L’homme aux fourneaux
Quelle image les médias populaires suisses montraient-ils des hommes dans les années 1950? Après la Seconde Guerre mondiale, on attendait manifestement de ces messieurs qu’ils ne se contentent plus d’être des pères de famille traditionnels, mais qu’ils passent derrière les fourneaux.
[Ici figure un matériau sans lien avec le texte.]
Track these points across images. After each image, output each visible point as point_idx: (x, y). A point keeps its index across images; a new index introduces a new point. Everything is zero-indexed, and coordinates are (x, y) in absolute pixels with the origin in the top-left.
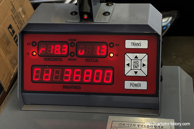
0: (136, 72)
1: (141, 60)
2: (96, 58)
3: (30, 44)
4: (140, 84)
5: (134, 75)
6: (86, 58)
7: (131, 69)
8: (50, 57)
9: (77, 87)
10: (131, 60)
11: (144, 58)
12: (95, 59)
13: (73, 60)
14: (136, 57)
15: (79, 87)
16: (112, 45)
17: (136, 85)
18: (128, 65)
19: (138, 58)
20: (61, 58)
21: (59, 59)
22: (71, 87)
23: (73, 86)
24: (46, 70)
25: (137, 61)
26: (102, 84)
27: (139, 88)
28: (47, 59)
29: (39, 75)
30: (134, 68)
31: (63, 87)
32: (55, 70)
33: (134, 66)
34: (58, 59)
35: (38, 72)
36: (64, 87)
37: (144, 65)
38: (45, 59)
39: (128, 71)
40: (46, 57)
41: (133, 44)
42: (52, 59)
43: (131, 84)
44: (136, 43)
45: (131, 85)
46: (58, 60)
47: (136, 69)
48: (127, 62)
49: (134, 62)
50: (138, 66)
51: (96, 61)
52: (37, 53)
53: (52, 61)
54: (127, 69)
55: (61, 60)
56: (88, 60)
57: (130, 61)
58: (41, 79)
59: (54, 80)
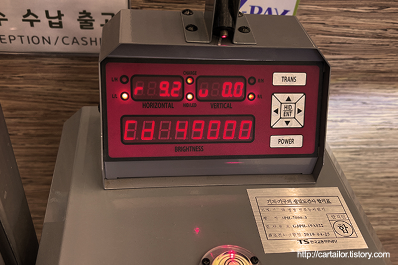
1: (295, 103)
3: (117, 79)
4: (293, 139)
5: (285, 126)
6: (212, 103)
7: (281, 118)
8: (153, 102)
9: (197, 148)
10: (281, 103)
11: (299, 100)
12: (226, 103)
13: (192, 106)
15: (200, 148)
16: (252, 81)
17: (287, 141)
18: (276, 111)
19: (290, 101)
20: (171, 103)
21: (168, 104)
22: (188, 149)
23: (191, 147)
25: (290, 105)
26: (236, 141)
27: (291, 146)
28: (148, 104)
29: (133, 132)
30: (285, 116)
31: (176, 149)
32: (161, 122)
33: (285, 112)
34: (165, 104)
37: (299, 111)
38: (145, 105)
40: (146, 102)
41: (285, 79)
42: (155, 104)
43: (279, 139)
44: (289, 77)
45: (279, 142)
46: (165, 107)
47: (288, 117)
48: (275, 106)
49: (285, 107)
50: (291, 112)
51: (227, 107)
53: (156, 108)
54: (274, 117)
55: (171, 106)
56: (216, 105)
57: (279, 106)
58: (137, 139)
59: (159, 139)
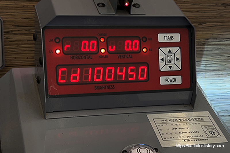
0: (170, 67)
1: (174, 54)
2: (130, 54)
3: (52, 40)
4: (175, 78)
5: (169, 69)
6: (119, 55)
7: (166, 64)
8: (77, 55)
9: (110, 86)
10: (165, 54)
11: (177, 52)
12: (128, 55)
13: (105, 57)
14: (170, 51)
15: (112, 86)
16: (144, 40)
17: (171, 80)
18: (162, 60)
19: (171, 52)
20: (90, 55)
21: (88, 57)
22: (104, 87)
23: (106, 86)
24: (73, 70)
25: (171, 55)
26: (137, 81)
27: (174, 83)
28: (74, 57)
29: (65, 77)
30: (168, 63)
31: (95, 88)
32: (84, 69)
33: (168, 60)
34: (86, 56)
35: (63, 73)
37: (177, 59)
38: (72, 58)
39: (163, 67)
40: (73, 56)
41: (166, 38)
42: (79, 57)
43: (166, 79)
44: (169, 37)
45: (166, 81)
46: (86, 58)
47: (170, 63)
48: (161, 56)
49: (168, 57)
50: (172, 60)
51: (129, 57)
52: (62, 51)
53: (80, 59)
54: (161, 64)
55: (90, 58)
56: (121, 56)
57: (164, 56)
58: (68, 81)
59: (83, 81)
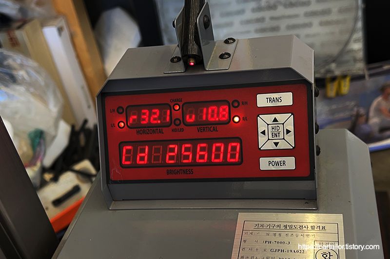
0: (276, 144)
1: (283, 124)
2: (214, 126)
3: (114, 110)
4: (283, 161)
6: (198, 127)
7: (269, 139)
8: (145, 129)
9: (188, 171)
10: (268, 125)
11: (287, 121)
12: (211, 127)
13: (179, 130)
16: (236, 104)
17: (277, 164)
18: (263, 133)
19: (277, 121)
20: (161, 128)
22: (179, 172)
23: (181, 170)
24: (140, 149)
25: (277, 126)
26: (225, 164)
27: (283, 168)
28: (141, 131)
29: (130, 157)
30: (272, 137)
32: (154, 147)
33: (272, 133)
34: (156, 130)
36: (168, 172)
37: (288, 132)
38: (138, 132)
39: (264, 143)
41: (270, 100)
43: (269, 161)
44: (273, 98)
45: (269, 164)
46: (156, 133)
47: (276, 138)
48: (261, 128)
49: (272, 128)
50: (279, 133)
51: (213, 130)
52: (126, 124)
53: (148, 133)
54: (262, 139)
55: (161, 132)
56: (201, 128)
57: (266, 127)
58: (133, 163)
59: (152, 162)
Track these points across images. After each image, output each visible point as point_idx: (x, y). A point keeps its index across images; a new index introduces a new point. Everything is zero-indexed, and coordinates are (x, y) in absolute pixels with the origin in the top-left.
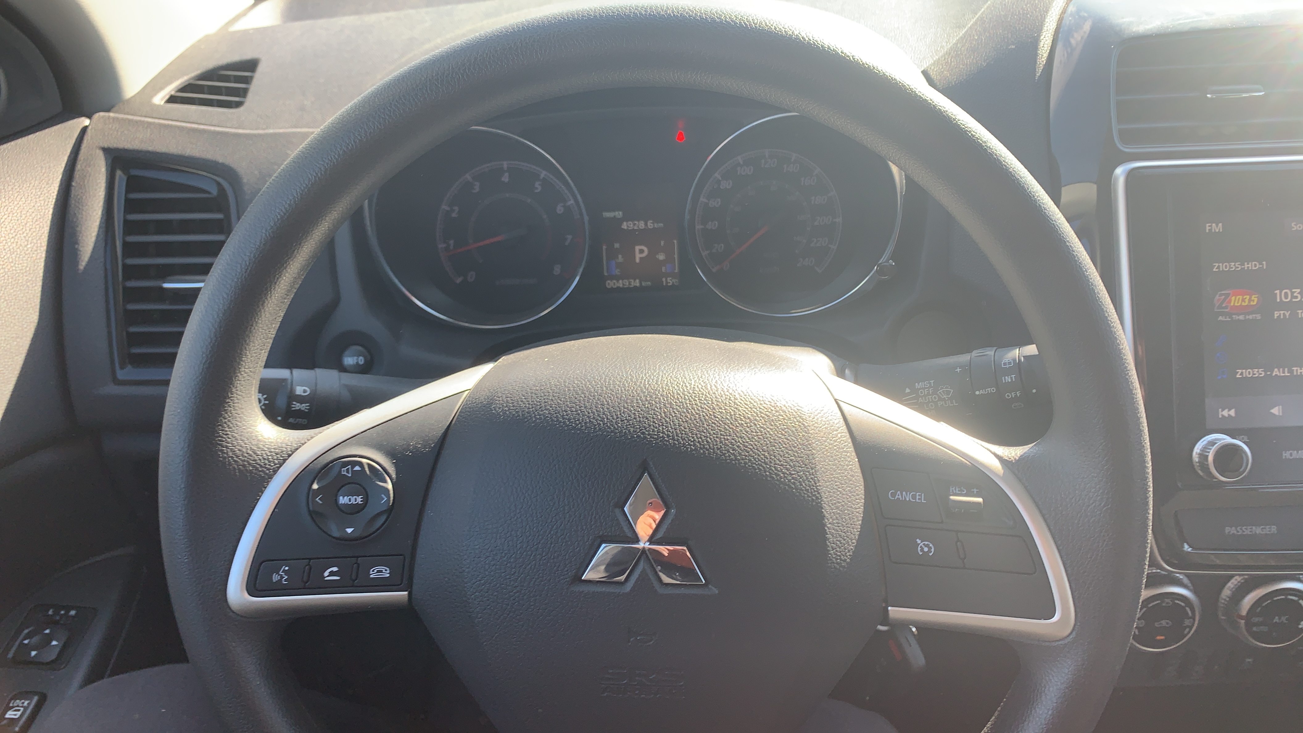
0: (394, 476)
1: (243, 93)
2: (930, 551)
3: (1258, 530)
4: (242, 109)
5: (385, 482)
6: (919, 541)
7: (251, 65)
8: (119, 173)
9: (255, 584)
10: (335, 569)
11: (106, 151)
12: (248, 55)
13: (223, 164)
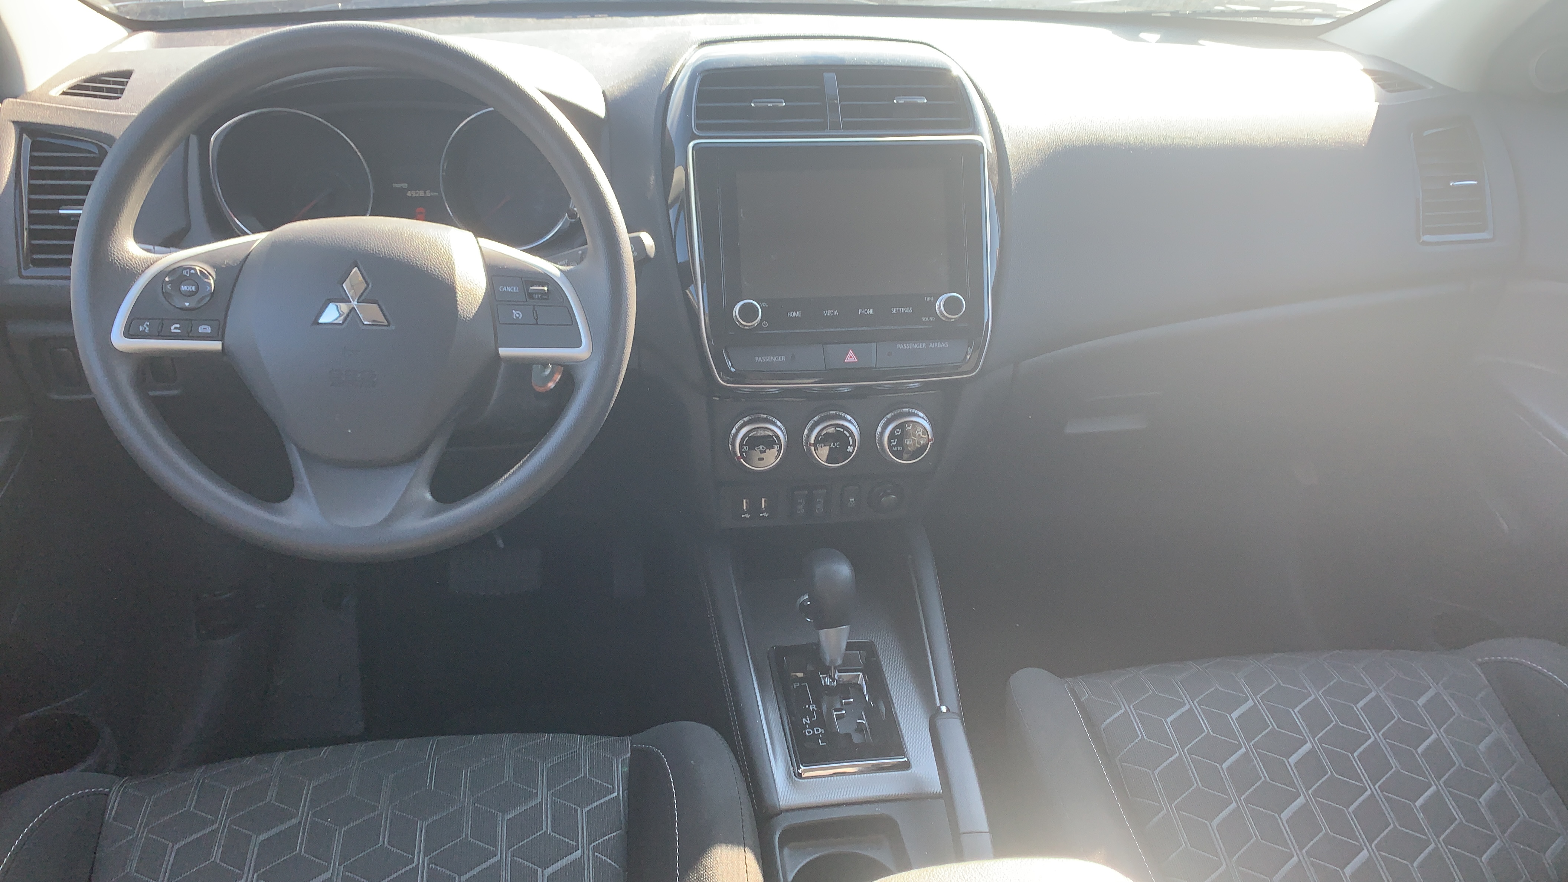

Petit homme, grand cuisinier
Le cuisinier aguerri par cet apprentissage poussé, qui dispose aussi d’une cuisine parfaitement équipée, semble ainsi maîtriser toutes les variations autour de l’escalope. Il lui est cependant suggéré de se munir d’un chapeau et de gants pour retourner sa crêpe, dans l’éventualité où un geste trop enthousiaste l’enverrait se coller au plafond avant de retomber lamentablement. Bref, la cuisine est un jeu d’enfant que monsieur domine avec autant d’élégance que de souveraineté, nullement impressionné par les fourneaux et le foyer.
En autarcie sur son île
Le naufragé, contraint aux travaux domestiques par les circonstances que l’on sait, apprend tout ce qui peut être utile à un homme isolé sur une île: cultiver les céréales, les récolter et en faire de la farine, confectionner du pain et le cuire, dans un four bien évidemment construit de ses mains… L’ermite involontaire doit aussi se mettre à la lessive, à la couture et à la cuisine. Il se fabrique des vêtements en peau de bêtes, ou les célèbres chapeau et parasol qui le protègent des morsures du soleil. Notre insulaire autodidacte tente non sans mal d’acquérir toutes ces compétences domestiques, s’acharnant inlassablement malgré les revers, et finit par y arriver. Il faut dire qu’il n’a guère le choix.
La créativité de Robinson a également été mise en scène dans d’autres livres pour enfants. Ainsi est née l’icône du naufragé en autarcie. Malgré, ou peut-être justement grâce à sa capacité à assumer des tâches à cette époque considérées comme «non viriles», il devient l’homme polyvalent par excellence. Ce n’est qu’en se débattant avec des missions perçues depuis des siècles comme «féminines» (ravitaillement, vêture, hygiène) qu’il est capable de survivre.
Une maison de poupées
Que s’est-il donc passé? L’homme qui, en 1950, était depuis longtemps déjà revenu du service assuré pendant la Seconde Guerre mondiale, retourne-t-il à ce moment-là (si ce n’est avant) à son rôle traditionnel de pourvoyeur et de pater familias? La vision patriarcale des femmes et de la famille des années 1950 a-t-elle relégué aux oubliettes l’émancipation féminine acquise pendant la guerre et l’absence des hommes? Ce n’est pas un hasard si cette image a été présentée dans une exposition sur le travail des femmes faisant autorité; il s’agit bel et bien de dénoncer une dérive.